Roma, 3 mar. (askanews) – L’Assemblea Capitolina ha approvato all’unanimità, con 32 voti favorevoli, un Ordine del Giorno sull’acqua come bene comune, al termine di una seduta straordinaria svoltasi alla presenza dell’esperto internazionale Jeremy Rifkin. L’Assemblea capitolina, con l’atto “invita il sindaco e la Giunta di Roma capitale a continuare nelle politiche intraprese in coerenza con il paradigma Pianeta Acqua e la strategia del Parlamento europeo denominata Blue Deal, principio ispiratore delle politiche capitoline in materia di acqua, clima, ambiente, infrastrutture, favorendo al contempo iniziative concrete, coerenti con le competenze di Roma Capitale per rafforzare la resilienza del territorio e la tutela dei beni comuni”.
L’atto impegna, ancora, i vertici capitolini a “proseguire ed implementare attraverso la lettura e l’esame di questo di quanto già intrapreso dalla città, in coerenza col paradigma Pianeta acqua inteso come principio di indirizzo culturale strategico, le elaborazioni politiche capitoline in materia di adattamento climatico, gestione delle risorse idriche, energie rinnovabili come l’idrogeno verde, tutela ambientale e pianificazione urbana”.

▶ **Il compito**: Nel testo sull'acqua come bene comune, con quanti voti favorevoli l'Assemblea Capitolina ha approvato l'Ordine del Giorno?

[Voci archiviate]
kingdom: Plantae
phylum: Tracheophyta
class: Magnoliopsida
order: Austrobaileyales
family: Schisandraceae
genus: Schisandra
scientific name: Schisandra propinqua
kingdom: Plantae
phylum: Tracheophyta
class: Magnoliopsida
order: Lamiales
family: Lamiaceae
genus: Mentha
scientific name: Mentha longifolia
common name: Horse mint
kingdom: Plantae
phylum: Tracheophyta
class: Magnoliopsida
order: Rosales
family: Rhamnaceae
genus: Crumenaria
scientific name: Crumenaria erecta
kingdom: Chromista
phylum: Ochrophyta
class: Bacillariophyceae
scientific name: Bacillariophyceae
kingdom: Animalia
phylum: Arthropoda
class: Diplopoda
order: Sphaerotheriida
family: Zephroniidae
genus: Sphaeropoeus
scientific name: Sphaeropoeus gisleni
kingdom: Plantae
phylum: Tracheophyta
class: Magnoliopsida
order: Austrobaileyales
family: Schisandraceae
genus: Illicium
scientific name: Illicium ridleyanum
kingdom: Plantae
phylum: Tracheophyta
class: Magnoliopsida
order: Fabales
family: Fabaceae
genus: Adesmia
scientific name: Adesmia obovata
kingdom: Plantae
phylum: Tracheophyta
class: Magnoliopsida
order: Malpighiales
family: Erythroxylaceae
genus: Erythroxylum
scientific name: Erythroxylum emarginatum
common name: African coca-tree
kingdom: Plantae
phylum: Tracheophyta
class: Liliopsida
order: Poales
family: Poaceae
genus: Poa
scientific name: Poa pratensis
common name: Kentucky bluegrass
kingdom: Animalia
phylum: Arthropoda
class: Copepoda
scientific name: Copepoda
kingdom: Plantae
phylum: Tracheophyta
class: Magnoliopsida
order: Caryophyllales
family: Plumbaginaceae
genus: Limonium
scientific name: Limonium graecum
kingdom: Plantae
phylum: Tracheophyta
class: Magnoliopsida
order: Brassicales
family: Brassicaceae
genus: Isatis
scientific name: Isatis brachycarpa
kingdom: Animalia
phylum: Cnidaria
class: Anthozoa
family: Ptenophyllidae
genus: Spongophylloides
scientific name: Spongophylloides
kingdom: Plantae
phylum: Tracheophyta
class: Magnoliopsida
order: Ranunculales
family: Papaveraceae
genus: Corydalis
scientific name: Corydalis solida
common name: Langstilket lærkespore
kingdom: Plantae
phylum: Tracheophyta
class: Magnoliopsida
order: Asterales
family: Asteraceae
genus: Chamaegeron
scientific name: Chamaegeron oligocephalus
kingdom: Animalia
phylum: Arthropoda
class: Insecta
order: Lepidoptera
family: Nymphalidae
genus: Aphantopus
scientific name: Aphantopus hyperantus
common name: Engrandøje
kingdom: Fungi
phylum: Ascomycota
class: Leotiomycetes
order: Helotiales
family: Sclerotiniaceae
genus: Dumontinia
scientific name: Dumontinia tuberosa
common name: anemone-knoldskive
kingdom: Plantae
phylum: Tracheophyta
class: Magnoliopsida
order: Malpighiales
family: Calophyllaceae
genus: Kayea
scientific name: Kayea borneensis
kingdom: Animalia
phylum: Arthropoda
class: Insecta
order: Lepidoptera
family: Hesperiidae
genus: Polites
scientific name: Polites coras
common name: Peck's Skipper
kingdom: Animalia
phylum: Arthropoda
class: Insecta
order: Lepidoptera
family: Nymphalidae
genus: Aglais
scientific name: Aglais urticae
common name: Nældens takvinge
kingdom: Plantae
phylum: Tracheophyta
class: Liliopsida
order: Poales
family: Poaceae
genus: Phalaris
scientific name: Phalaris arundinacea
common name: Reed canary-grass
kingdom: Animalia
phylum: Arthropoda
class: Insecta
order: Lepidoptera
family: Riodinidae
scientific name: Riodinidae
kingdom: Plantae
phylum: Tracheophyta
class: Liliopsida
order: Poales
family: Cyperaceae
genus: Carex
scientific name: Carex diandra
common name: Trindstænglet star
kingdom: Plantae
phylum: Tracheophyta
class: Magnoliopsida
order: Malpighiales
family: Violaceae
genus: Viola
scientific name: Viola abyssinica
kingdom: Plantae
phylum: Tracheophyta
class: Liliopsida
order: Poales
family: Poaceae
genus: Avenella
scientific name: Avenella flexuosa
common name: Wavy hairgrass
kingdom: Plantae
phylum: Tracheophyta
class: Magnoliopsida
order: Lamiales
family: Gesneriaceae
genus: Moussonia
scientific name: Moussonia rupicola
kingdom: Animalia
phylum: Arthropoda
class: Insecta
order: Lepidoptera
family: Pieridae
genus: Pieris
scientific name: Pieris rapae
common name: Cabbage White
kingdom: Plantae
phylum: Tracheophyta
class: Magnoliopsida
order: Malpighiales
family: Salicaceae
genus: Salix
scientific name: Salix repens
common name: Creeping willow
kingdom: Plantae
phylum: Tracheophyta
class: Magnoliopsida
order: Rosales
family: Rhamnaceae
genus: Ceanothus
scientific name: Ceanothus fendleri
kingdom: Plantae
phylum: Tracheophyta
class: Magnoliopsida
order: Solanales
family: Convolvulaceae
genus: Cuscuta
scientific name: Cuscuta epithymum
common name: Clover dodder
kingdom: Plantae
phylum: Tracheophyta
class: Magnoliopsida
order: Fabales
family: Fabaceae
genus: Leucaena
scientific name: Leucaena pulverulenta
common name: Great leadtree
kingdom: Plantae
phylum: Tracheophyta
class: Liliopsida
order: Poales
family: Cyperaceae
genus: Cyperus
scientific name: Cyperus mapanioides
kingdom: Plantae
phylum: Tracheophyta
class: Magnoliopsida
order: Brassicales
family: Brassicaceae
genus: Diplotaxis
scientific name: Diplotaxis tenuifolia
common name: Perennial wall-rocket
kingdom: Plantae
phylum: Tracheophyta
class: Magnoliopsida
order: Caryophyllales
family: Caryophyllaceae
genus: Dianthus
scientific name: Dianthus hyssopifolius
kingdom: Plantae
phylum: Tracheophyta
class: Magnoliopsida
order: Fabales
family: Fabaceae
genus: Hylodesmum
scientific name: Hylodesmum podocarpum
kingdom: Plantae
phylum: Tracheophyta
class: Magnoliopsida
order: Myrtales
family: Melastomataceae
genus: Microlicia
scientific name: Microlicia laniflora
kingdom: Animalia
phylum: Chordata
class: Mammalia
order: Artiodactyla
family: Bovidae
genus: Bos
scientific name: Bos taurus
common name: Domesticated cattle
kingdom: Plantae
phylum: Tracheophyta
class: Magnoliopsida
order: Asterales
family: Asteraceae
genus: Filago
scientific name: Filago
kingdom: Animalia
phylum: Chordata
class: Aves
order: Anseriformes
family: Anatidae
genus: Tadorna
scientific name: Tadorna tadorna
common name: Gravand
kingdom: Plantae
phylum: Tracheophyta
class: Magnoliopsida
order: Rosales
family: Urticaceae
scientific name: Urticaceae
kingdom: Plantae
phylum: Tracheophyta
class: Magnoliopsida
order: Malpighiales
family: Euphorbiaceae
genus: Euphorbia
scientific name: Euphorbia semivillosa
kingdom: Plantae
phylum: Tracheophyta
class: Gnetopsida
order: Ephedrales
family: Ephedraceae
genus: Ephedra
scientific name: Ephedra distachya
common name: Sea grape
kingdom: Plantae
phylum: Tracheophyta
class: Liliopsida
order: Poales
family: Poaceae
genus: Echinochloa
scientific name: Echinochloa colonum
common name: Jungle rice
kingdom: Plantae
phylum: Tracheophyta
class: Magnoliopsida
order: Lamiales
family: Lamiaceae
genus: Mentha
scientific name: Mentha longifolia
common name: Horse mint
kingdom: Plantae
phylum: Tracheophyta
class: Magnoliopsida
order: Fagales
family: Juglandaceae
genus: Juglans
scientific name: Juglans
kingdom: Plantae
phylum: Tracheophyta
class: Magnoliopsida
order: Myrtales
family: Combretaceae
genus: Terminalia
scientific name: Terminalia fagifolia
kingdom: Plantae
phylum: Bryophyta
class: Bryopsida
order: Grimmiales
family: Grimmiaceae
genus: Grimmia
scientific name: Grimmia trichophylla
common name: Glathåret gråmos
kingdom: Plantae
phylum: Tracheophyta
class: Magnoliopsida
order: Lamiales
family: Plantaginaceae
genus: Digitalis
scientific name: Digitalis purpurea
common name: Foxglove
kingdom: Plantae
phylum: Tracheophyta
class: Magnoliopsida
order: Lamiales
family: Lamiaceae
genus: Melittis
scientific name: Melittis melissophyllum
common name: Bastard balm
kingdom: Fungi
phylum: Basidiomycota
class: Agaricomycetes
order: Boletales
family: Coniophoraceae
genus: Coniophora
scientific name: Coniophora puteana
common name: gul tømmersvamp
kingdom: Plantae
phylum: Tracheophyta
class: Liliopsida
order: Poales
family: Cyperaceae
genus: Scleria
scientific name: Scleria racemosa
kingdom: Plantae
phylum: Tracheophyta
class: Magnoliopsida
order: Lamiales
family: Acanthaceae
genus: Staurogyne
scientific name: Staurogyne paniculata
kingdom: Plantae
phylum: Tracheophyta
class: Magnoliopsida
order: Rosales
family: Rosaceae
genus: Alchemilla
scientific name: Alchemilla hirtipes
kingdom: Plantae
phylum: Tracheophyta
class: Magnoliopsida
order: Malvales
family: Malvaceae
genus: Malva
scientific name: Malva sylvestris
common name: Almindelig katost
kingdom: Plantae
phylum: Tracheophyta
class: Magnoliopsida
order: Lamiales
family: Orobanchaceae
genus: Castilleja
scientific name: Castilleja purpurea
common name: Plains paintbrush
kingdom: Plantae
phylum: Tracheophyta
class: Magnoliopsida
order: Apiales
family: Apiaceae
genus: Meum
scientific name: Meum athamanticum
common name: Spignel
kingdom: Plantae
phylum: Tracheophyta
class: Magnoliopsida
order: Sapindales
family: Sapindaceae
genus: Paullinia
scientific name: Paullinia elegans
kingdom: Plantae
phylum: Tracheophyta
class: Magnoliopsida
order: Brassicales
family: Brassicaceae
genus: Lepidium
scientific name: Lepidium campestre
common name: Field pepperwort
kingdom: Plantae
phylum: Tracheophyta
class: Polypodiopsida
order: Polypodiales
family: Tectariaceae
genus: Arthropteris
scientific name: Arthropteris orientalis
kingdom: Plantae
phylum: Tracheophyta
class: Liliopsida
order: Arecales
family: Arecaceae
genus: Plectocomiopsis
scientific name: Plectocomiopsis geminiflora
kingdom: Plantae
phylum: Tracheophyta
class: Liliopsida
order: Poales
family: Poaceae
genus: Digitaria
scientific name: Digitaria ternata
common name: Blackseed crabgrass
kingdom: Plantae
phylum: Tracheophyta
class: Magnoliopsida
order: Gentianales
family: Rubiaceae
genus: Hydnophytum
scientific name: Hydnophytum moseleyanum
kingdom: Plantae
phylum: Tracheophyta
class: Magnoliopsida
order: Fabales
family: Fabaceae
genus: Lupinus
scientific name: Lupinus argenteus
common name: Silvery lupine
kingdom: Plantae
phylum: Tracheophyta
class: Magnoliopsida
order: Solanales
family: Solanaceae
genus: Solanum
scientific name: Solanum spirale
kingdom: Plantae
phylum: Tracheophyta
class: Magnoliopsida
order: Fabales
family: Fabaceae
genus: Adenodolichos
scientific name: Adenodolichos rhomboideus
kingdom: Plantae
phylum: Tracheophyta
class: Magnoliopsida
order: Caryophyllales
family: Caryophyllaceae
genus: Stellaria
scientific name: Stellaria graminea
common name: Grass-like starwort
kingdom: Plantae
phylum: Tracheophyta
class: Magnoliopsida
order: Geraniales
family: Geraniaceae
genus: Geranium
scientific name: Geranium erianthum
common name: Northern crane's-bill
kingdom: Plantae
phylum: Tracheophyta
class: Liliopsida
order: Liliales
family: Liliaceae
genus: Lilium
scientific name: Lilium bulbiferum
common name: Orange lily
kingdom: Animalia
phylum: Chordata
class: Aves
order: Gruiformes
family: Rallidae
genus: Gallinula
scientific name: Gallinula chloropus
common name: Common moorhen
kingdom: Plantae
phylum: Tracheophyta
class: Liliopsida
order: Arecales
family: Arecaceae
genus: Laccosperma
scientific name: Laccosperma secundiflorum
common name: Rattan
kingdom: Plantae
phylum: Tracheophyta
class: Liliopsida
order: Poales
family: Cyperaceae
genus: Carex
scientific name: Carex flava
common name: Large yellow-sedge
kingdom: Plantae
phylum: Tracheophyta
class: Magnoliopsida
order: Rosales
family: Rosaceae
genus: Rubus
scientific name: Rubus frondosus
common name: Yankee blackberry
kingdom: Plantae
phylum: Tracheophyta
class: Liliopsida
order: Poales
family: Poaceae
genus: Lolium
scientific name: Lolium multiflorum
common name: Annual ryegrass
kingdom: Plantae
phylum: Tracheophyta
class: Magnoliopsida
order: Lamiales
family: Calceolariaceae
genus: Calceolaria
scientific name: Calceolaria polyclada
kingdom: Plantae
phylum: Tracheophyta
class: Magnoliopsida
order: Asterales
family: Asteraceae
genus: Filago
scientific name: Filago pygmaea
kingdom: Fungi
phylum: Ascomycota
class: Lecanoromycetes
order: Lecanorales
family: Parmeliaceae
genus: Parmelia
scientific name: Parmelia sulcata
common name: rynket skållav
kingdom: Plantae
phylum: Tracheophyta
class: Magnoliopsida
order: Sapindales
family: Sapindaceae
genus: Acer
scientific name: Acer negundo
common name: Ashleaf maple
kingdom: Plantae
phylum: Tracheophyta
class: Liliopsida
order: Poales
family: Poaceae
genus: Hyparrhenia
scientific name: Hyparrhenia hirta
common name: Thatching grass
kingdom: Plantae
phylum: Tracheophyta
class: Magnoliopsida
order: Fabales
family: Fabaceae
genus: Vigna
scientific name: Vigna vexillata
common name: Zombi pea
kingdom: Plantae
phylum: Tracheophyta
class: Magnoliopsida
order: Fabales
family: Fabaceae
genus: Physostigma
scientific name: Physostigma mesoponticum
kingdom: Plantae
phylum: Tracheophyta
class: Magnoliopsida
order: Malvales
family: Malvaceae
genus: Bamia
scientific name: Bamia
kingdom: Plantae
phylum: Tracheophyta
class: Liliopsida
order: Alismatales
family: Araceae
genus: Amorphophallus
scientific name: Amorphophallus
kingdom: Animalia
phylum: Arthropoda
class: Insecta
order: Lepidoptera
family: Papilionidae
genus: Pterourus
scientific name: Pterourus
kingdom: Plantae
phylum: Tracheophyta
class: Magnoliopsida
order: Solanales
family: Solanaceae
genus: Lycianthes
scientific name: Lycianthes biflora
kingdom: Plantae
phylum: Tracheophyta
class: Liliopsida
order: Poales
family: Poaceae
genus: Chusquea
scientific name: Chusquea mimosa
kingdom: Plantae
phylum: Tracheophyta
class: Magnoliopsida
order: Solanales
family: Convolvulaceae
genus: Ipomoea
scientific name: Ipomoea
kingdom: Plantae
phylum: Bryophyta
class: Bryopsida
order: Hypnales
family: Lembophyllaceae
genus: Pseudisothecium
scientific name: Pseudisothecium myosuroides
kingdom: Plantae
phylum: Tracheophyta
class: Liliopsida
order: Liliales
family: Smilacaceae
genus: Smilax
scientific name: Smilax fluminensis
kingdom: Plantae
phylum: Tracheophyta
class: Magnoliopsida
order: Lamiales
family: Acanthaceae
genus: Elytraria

▶ **Compito svolto**: Con 32 voti favorevoli, all'unanimità.